REQUEST — From the line containing "10 อันดับสหกรณ์ประจำปี" down to the line containing "TUOI GUSTI.", copy out the entries below exactly, both lines included, and nothing else; pictures do not belong in the copy.

RECORDS PROVIDED —
--*--
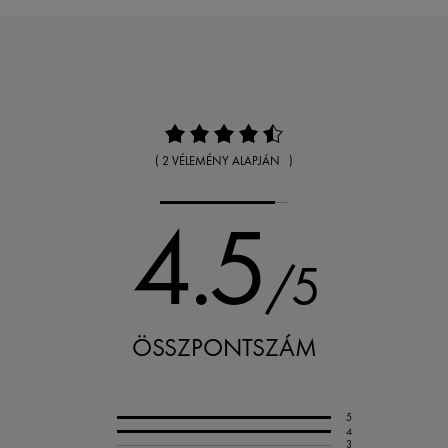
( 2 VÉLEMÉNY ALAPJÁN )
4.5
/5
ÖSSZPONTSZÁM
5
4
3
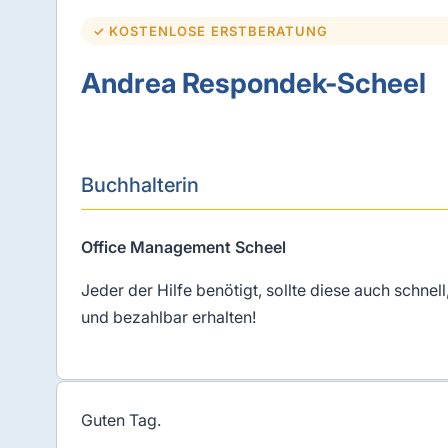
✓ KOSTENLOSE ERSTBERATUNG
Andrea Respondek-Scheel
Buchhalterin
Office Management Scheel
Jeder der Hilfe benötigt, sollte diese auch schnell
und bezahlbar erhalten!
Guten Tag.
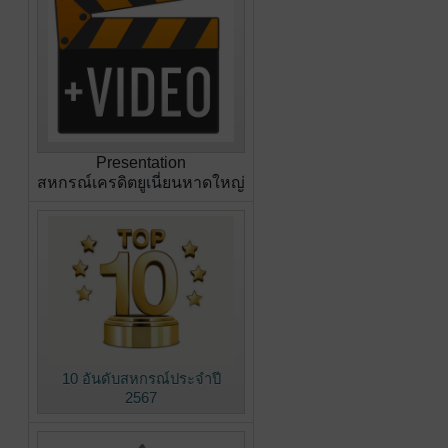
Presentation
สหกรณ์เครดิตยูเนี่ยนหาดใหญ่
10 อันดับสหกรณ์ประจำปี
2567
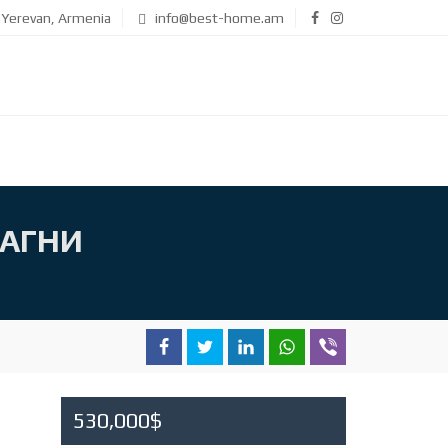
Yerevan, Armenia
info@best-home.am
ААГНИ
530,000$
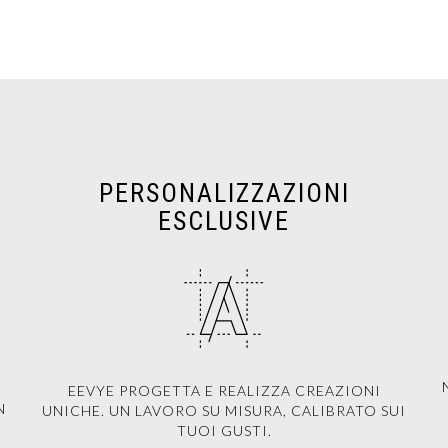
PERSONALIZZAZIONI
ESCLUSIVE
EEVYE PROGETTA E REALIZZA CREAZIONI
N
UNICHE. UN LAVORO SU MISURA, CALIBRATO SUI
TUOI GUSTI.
--*--
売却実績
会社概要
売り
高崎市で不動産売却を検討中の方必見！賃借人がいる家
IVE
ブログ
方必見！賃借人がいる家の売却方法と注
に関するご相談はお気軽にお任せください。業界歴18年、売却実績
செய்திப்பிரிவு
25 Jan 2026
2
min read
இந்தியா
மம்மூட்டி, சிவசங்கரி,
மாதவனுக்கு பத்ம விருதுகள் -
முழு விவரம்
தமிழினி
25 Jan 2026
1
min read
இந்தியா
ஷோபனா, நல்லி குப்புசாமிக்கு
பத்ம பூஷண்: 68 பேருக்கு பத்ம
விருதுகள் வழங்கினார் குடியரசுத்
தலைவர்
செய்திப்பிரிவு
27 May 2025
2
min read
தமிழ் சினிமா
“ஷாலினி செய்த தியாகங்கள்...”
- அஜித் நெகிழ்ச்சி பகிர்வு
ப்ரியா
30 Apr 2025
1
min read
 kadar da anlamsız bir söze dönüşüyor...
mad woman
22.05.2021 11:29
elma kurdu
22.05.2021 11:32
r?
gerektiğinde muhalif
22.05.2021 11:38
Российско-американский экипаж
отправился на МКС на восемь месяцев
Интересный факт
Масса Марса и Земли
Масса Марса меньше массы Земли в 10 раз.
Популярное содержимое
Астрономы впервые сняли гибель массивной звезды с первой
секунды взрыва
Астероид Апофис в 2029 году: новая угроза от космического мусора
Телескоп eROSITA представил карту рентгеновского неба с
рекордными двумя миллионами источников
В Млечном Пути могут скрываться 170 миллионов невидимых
--*--
SOLUTION TO THE EXERCISE —
10 อันดับสหกรณ์ประจำปี
2567
Yerevan, Armenia
info@best-home.am
ААГНИ
530,000$
PERSONALIZZAZIONI
ESCLUSIVE
EEVYE PROGETTA E REALIZZA CREAZIONI
N
UNICHE. UN LAVORO SU MISURA, CALIBRATO SUI
TUOI GUSTI.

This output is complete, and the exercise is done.